The main difference from Brain-Flak is that there is only one stack, which contains only functions. Functions are allowed to modify the stack, but are otherwise pure.

All nilads and monads return functions. Rather than denoting integer addition, juxtaposition denotes function application.

Nilads take no arguments and return a function. There are four of them:

  • [] evaluates to the height of the stack as a Church numeral.
  • () evaluates to the K combinator.
  • <> evaluates to the S combinator.
  • {} evaluates to a value popped off the stack or to the I combinator if the stack is empty.

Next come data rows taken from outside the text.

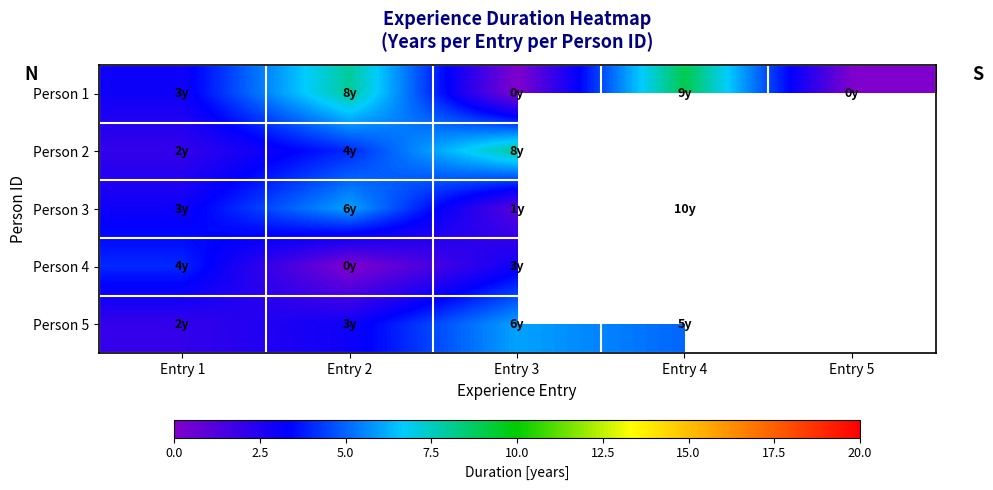

The Person 1 series shows 3.3 at Entry 4. True or false?

False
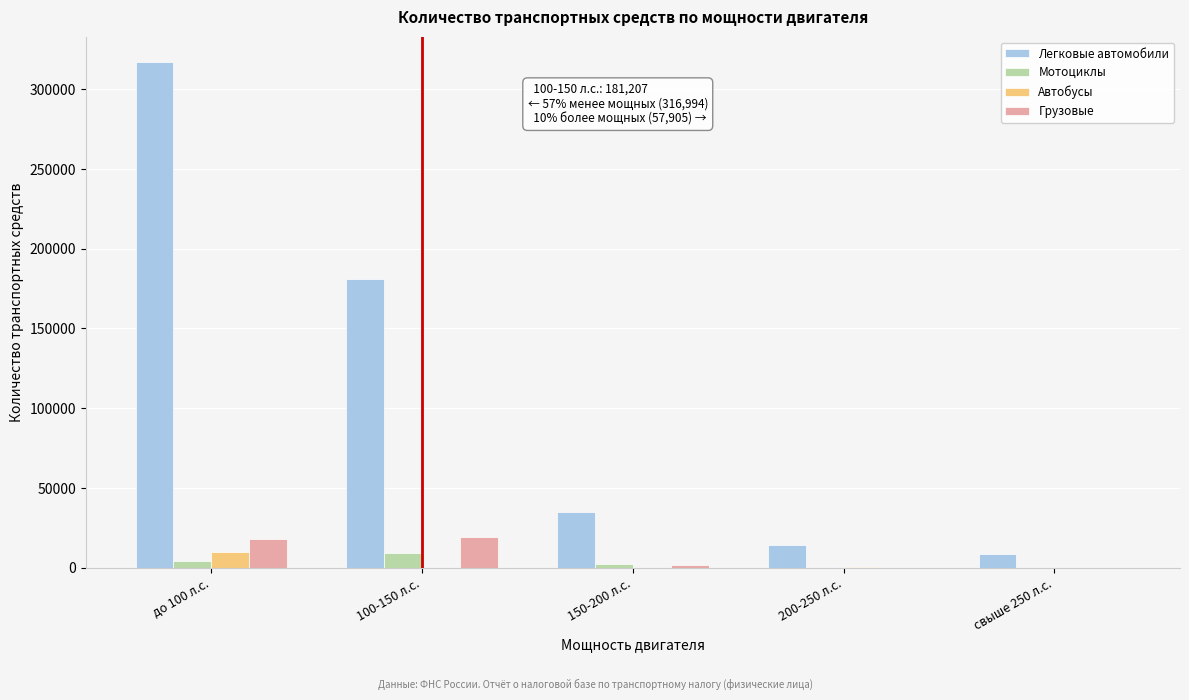

What is the sum of all Автобусы values?

10273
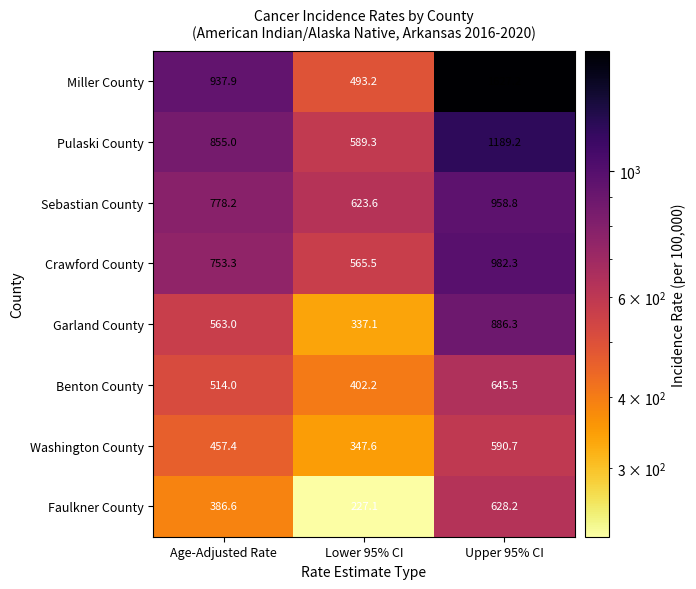

Reading right to left, list all the values displayed in this chart.

Miller County: Upper 95% CI=1627.2	Lower 95% CI=493.2	Age-Adjusted Rate=937.9
Pulaski County: Upper 95% CI=1189.2	Lower 95% CI=589.3	Age-Adjusted Rate=855.0
Sebastian County: Upper 95% CI=958.8	Lower 95% CI=623.6	Age-Adjusted Rate=778.2
Crawford County: Upper 95% CI=982.3	Lower 95% CI=565.5	Age-Adjusted Rate=753.3
Garland County: Upper 95% CI=886.3	Lower 95% CI=337.1	Age-Adjusted Rate=563.0
Benton County: Upper 95% CI=645.5	Lower 95% CI=402.2	Age-Adjusted Rate=514.0
Washington County: Upper 95% CI=590.7	Lower 95% CI=347.6	Age-Adjusted Rate=457.4
Faulkner County: Upper 95% CI=628.2	Lower 95% CI=227.1	Age-Adjusted Rate=386.6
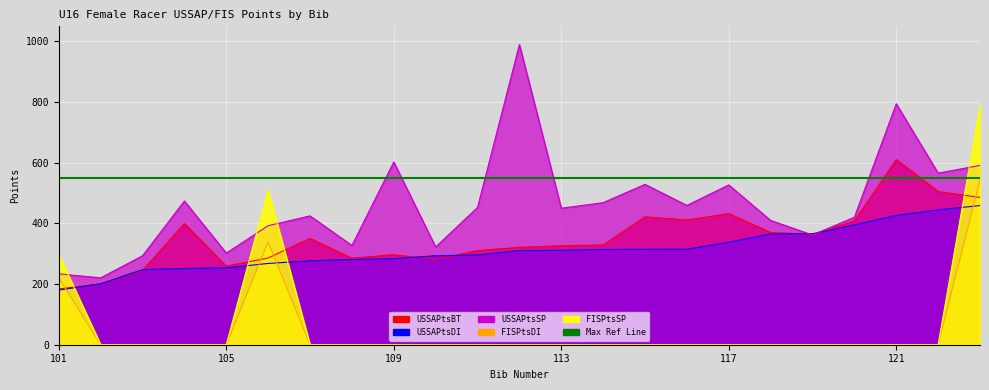

Which series has the largest total across all categories?

USSAPtsSP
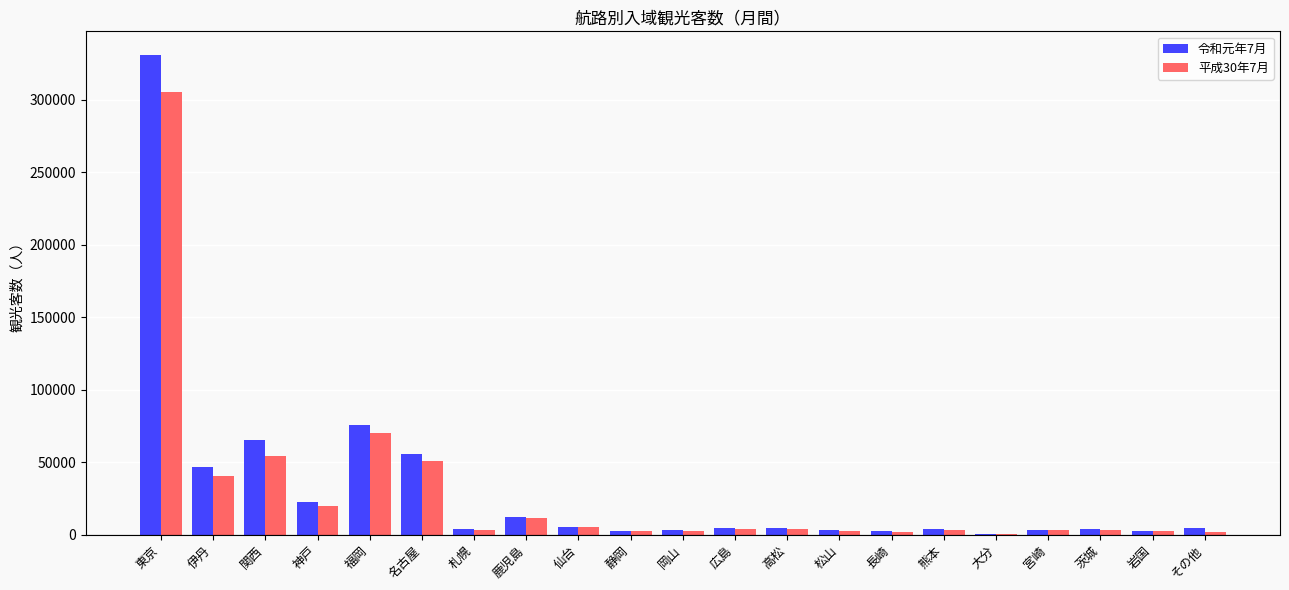

True or false: 平成30年7月 has a value of 19600 at 神戸.

True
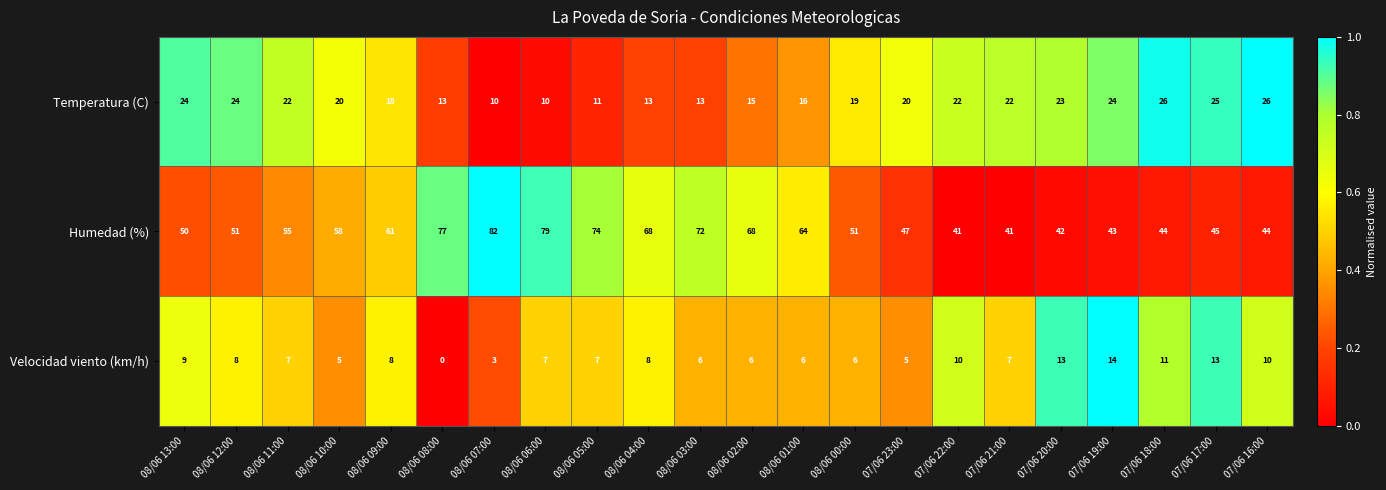

What is the difference between the highest and lowest values at 08/06 02:00?

62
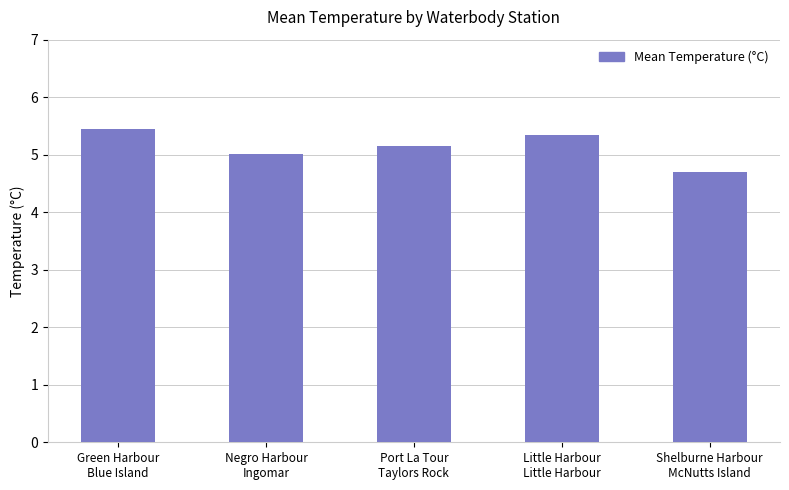

What is the ratio of the value at Little Harbour
Little Harbour to the value at Green Harbour
Blue Island?

1.0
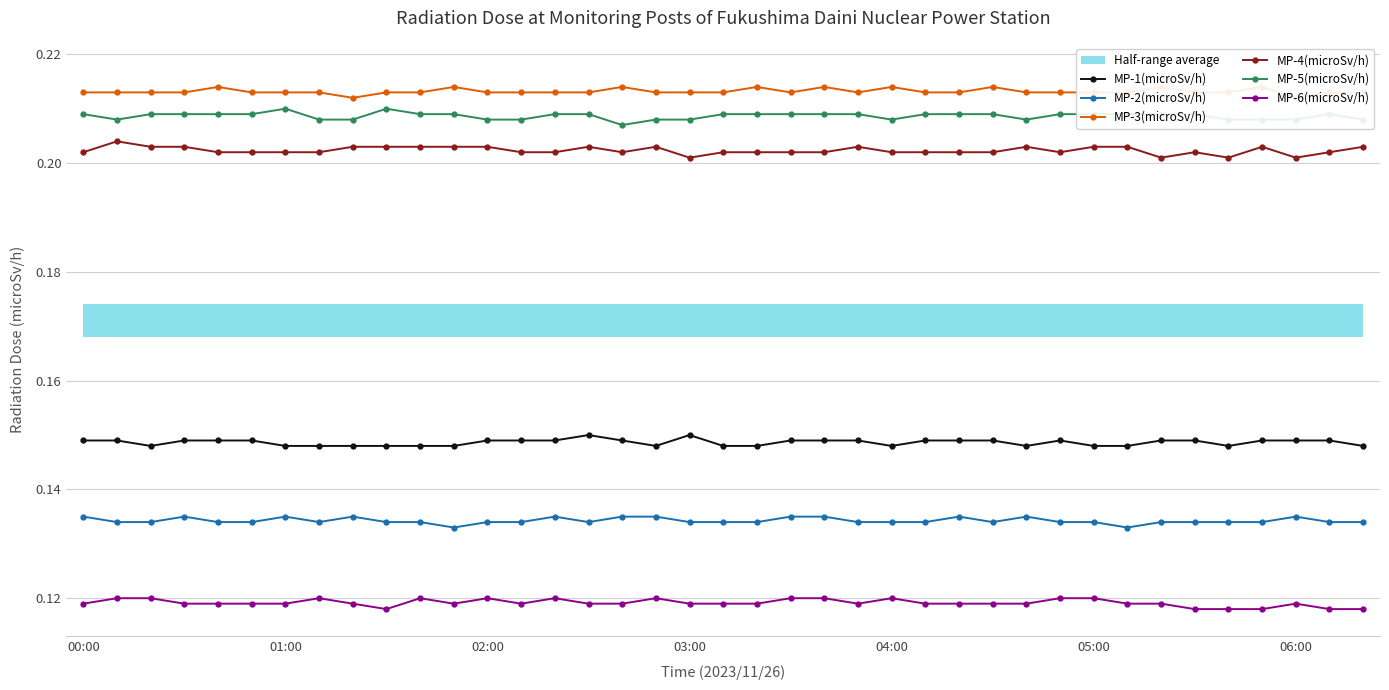

The value of MP-4(microSv/h) at 06:00 is 0.3. True or false?

False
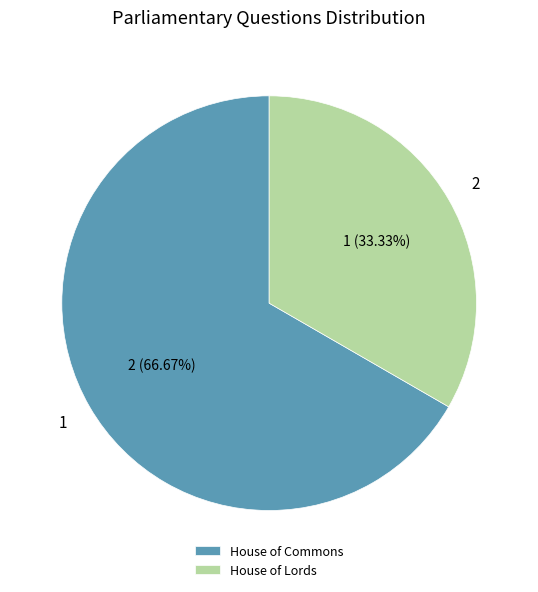

What is the ratio of the value at House of Commons to the value at House of Lords?

2.0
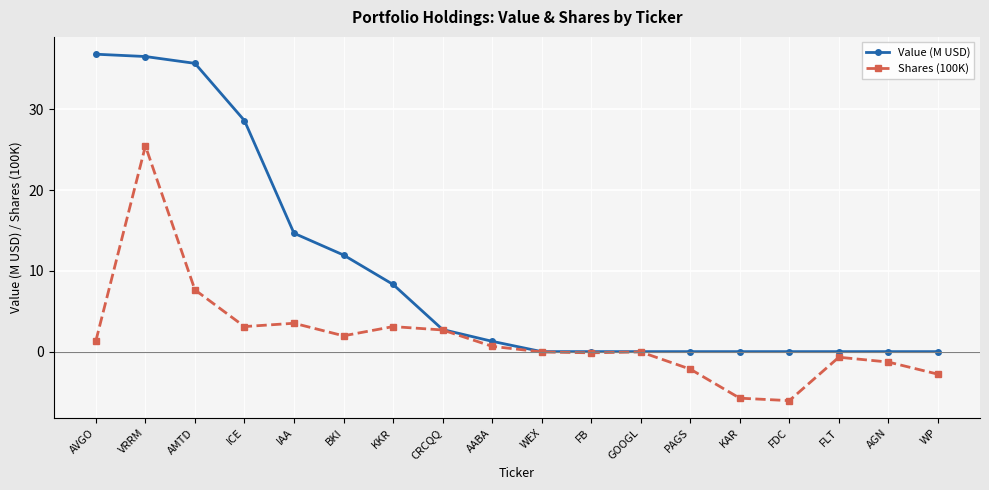

Which series has the largest total across all categories?

Value (M USD)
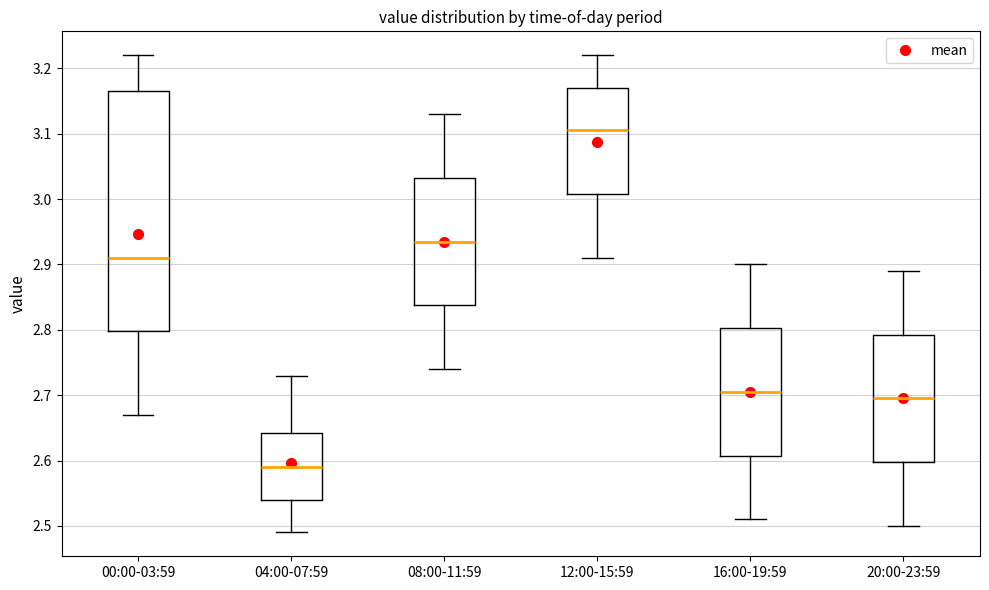

Which box has the highest median line?

12:00-15:59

Monads enclose one or more operations (nilads or monads) and return a function. There are four of them:

  • [abc] reduces abc by function application and then returns the result. It essentially serves as a grouping operator like parentheses.
  • (abc) reduces abc by function application, and then pushes the result to the stack, returning it.
  • <abc> reduces abc by function composition and then returns the result.
  • {abc} returns a function that:
    • Takes a single argument and pushes that argument to the stack.
    • Reduces abc by function application.
    • Returns the result.

The program is a list of zero or more nilads and monads. The initial stack content is the Church-encoded representation of the input.

Snippets

Numbers

Literal 0:

[<>()]

Literal 1 (also the I combinator):

{{}}

Literal 2 and higher:

2 : {<({}){}>}
3 : {<({})({}){}>}
any n : {< `n-1 copies of ({})` {}>}

Arithmetic

Return the successor function for Church numerals (\a b c. b (a b c)):

<><<>()>

Pop two Church numerals and return their sum (or use {<><<>(){}>} for a function of two arguments):

<><<>(){}>{}

Pop two Church numerals and return their product (or use <<>()> for a function of two arguments):

<{}{}>

Pop two Church numerals n m and return m**n:

{}{}

Miscellaneous

Duplicate the top value on the stack and return it:

(({}))

Return the iota combinator (\x. x S K):

{{}<>()}

Swap the top two stack elements:

<[<><<>()[<>{{}}]()>]()[<>{{}}]()>{}{}{{<>()}}
<><<>()<>[<>{{}}]()>[()()]{}{}{{<>()}} -- by Bubbler

Computational Class

Flurry is Turing-complete (even without the stack) since one can directly convert an SK combinator calculus term into Flurry code using only <> (for S), () (for K), and [...] (for function application).